Many points are left blank or general. Where they must choose a particular kind of thing, like a key or a suitcase, they choose the most standard instance, the textbook or ABC example, the specimen that tries to say key or suitcase and nothing more.

So the scene, strange in itself, is estranged further by being set at a remove of knowledge. It is painted so as to suggest that the artist didn't know, couldn't conceive, what it looked like. He was granted certain bare facts, in a void. His image stays true to them alone. Whatever more happened, what a witness might have seen, is quite beyond his or our grasp.

Attempt at the Impossible is a painting about painting.
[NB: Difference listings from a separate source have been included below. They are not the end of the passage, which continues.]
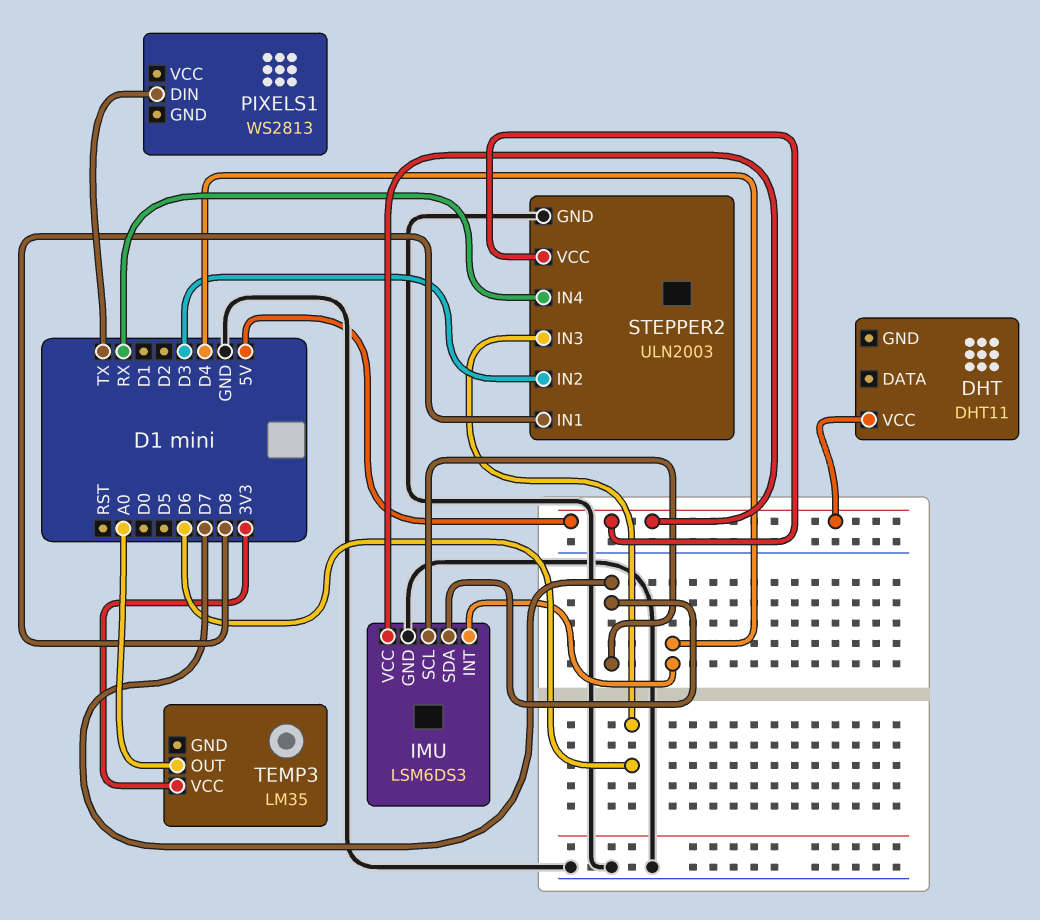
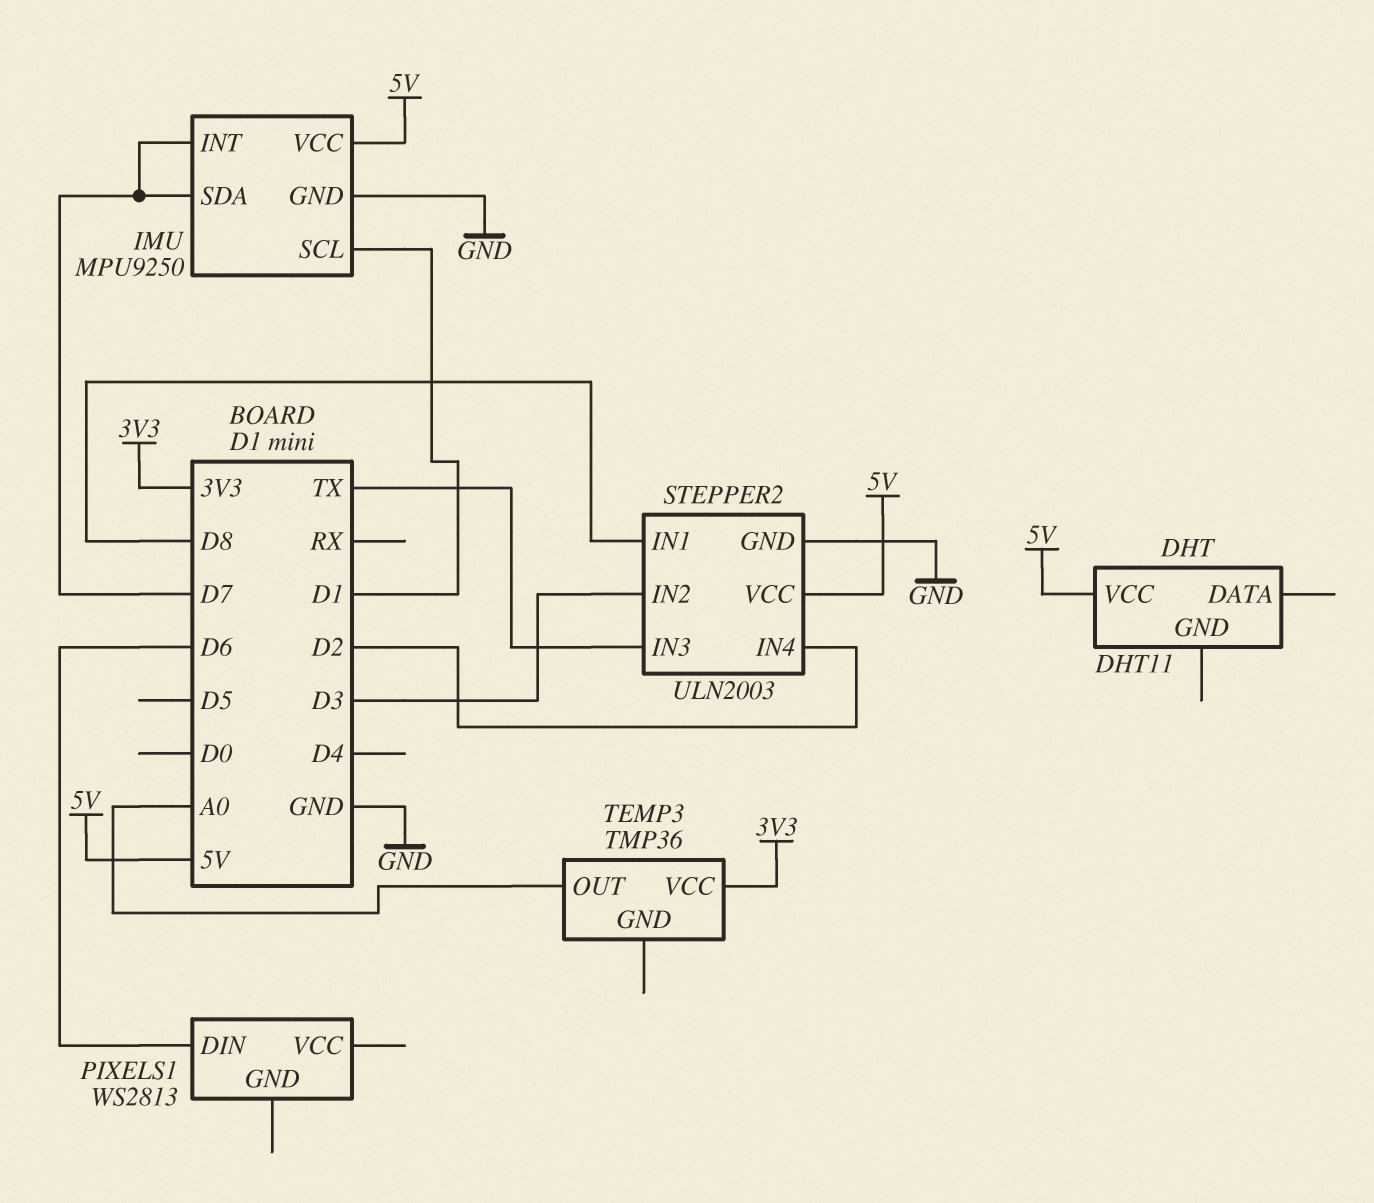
IMU: LSM6DS3 -> MPU9250
IMU pin INT: D4 -> D7
IMU pin SCL: D7 -> D1
PIXELS1 pin DIN: TX -> D6
STEPPER2 pin IN3: D6 -> TX
STEPPER2 pin IN4: RX -> D2
TEMP3: LM35 -> TMP36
It's an artist-in-his-studio picture, showing a painter and the image that he's at work on. But of course there's a big strangeness. If you ask, what the picture knows, you could say it's this: there was a painter, painting the figure of a woman, but painting her on to thin air. This woman was life-size, upright, naked, and no less real than him.

Eh? But that's all we see, just those extraordinary facts, illustrated in the most literal way. The floorboards and the dado, the artist's suit and haircut, the model's hairdo, all might come from a picture book. There's no sense that the image is grounded in experience, or that Magritte has tried to visually reconstruct the scene. If you wonder, how so? – how could an image be painted on to air, or be as substantial as an actual body? – the picture makes no claim to understand.
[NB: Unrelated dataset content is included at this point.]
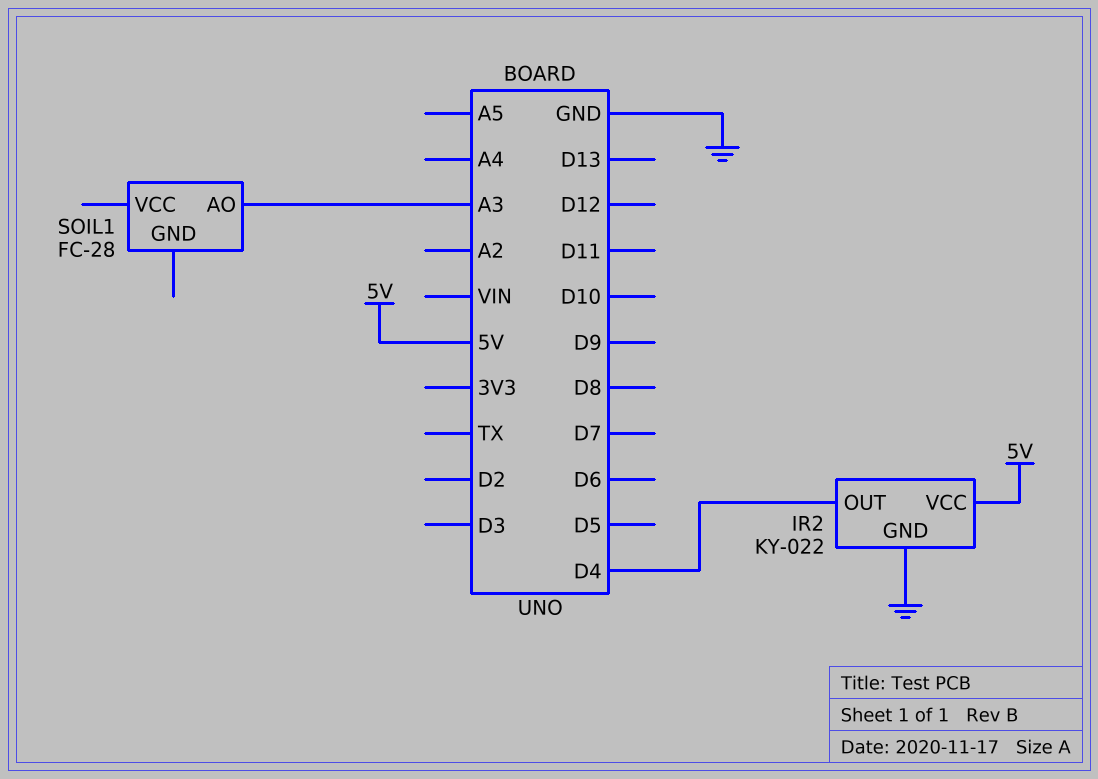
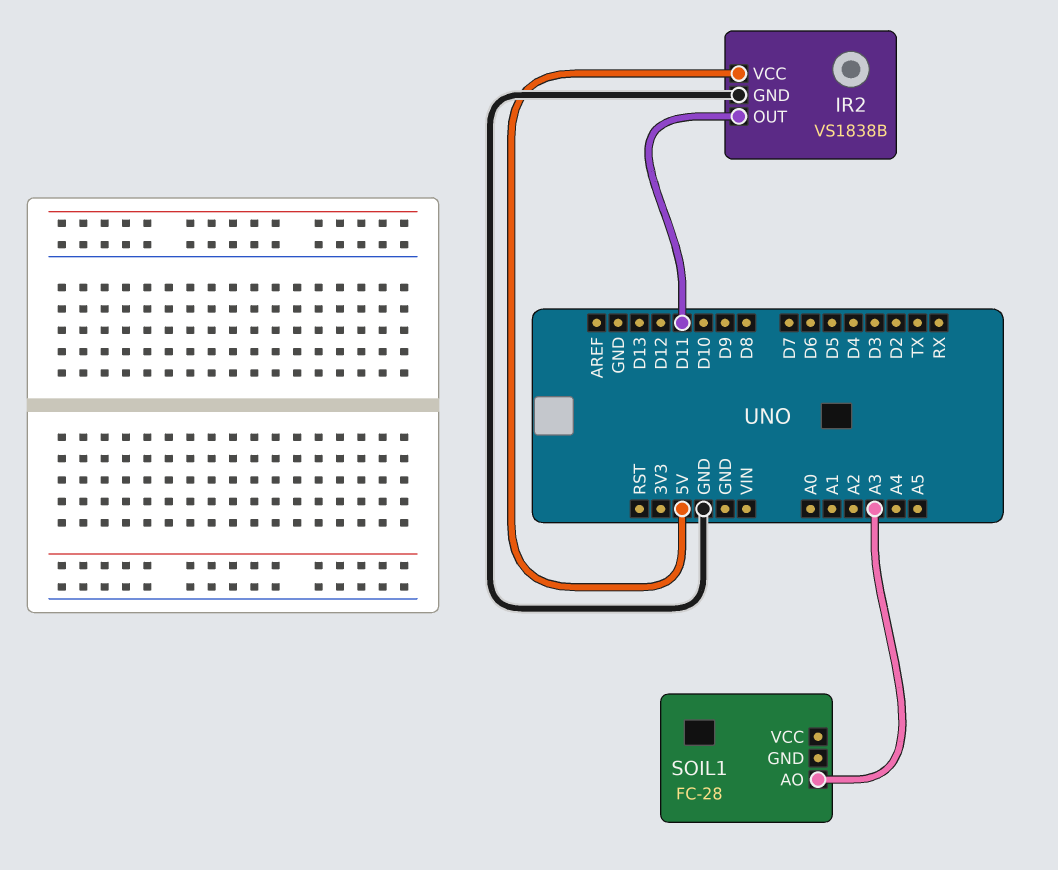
IR2: KY-022 -> VS1838B
IR2 pin OUT: D4 -> D11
It has only this minimal information. It asserts bluntly that this is the way things were. The woman's body casts shadows just like his, while her flesh stops sharply at an edge where his brush stops. Incredible! In other hands, a painting would have tried to make this incredible proposition somehow visually credible. Here you feel only a fog of unknowability.

Low-level visualisation is early Magritte's trick. (Later his painting became more expert.) The woman's body emerging under the painter's brush is painted to the same standard as his own – and it's such a perfunctory standard of realisation that it raises no expectations that it can elucidate anything.

What this scene is meant to be of, or about, is in many ways open. The woman can switch before our eyes between being a painted image, a living model, a solid statue, an inflatable doll, a thought bubble. Is she a two-dimensional, three-dimensional or hallucinatory figure? Is this a conjuring trick or an illusion in the painter's own mind? Is it a kind of miracle or merely a metaphor?

Attempt at the Impossible can preach almost any moral you like about painting and sex and imagination. The motive of painting is to embody sexual fantasies. To paint a figure is to touch or possess someone by proxy. Painting is about immobilising life. Sex is about immobilising life. Desire is always really directed towards a figment of your imagination. Imagination's object can never be grasped in reality. Our imaginings are as real as we are.

All these interpretations or others will do. A few plain inexplicable facts are what the painting provides. Once there may have been a complete picture, a full story, of what was going on. But now the artist is helpless to reveal more. With a dark, heavy, sluggish hand, he puts together the fragments of a vision that, if it was ever his, has entirely passed from him.

The artist

René Magritte (1898-1967) is of course a paradox. A Belgian surrealist, popular and avant-garde, he's the straight man who painted bizarre scenes in a deadpan manner. But he makes sense. He couldn't paint very well, but his work is sustained exploration of the language of images. With a vocabulary of brick walls, clouds, apples, nudes, eyes, rocks, bowler-hats and handwriting, he's always making a point about how pictures work and how strange they are. He plays with scale, perspective, shadow, illusion. He revels in metamorphosis, in the weightlessness of the pictured world, the way you can never know what's behind something. In Magritte, a picture becomes a place where everything is trapped and anything is possible.